Excerpts from a dataset:

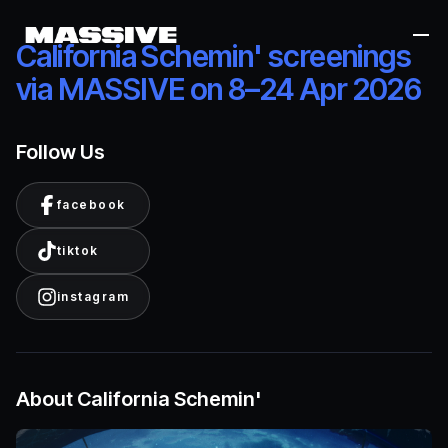
Me
California Schemin' screenings
via MASSIVE on 8–24 Apr 2026
Follow Us
facebook
tiktok
instagram
About California Schemin'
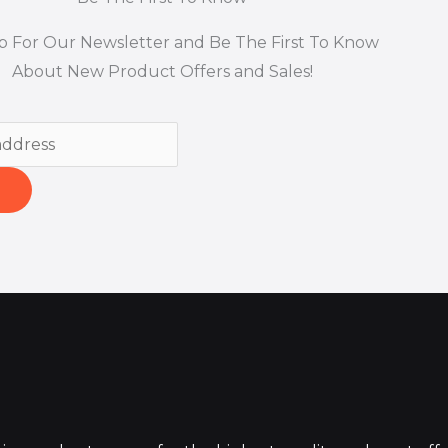
p For Our Newsletter and Be The First To Know
About New Product Offers and Sales!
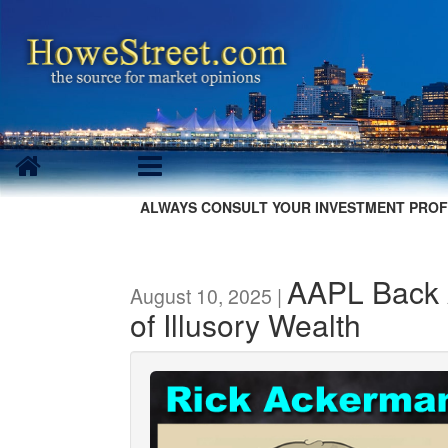
ALWAYS CONSULT YOUR INVESTMENT PROF
AAPL Back 
August 10, 2025 |
of Illusory Wealth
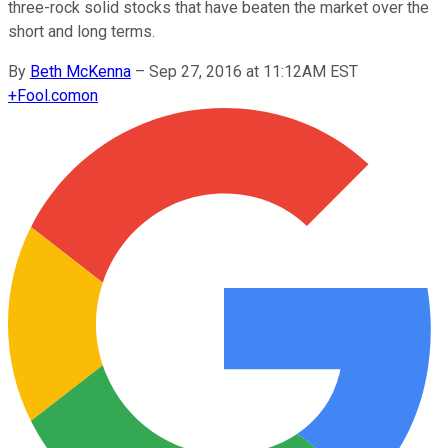
three-rock solid stocks that have beaten the market over the
short and long terms.
By
Beth McKenna
–
Sep 27, 2016 at 11:12AM EST
+
Fool.com
on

**Problem description**.
Go through the data above and copy each line that holds the word "California".

**Answer to this exercise**.
California Schemin' screenings
About California Schemin'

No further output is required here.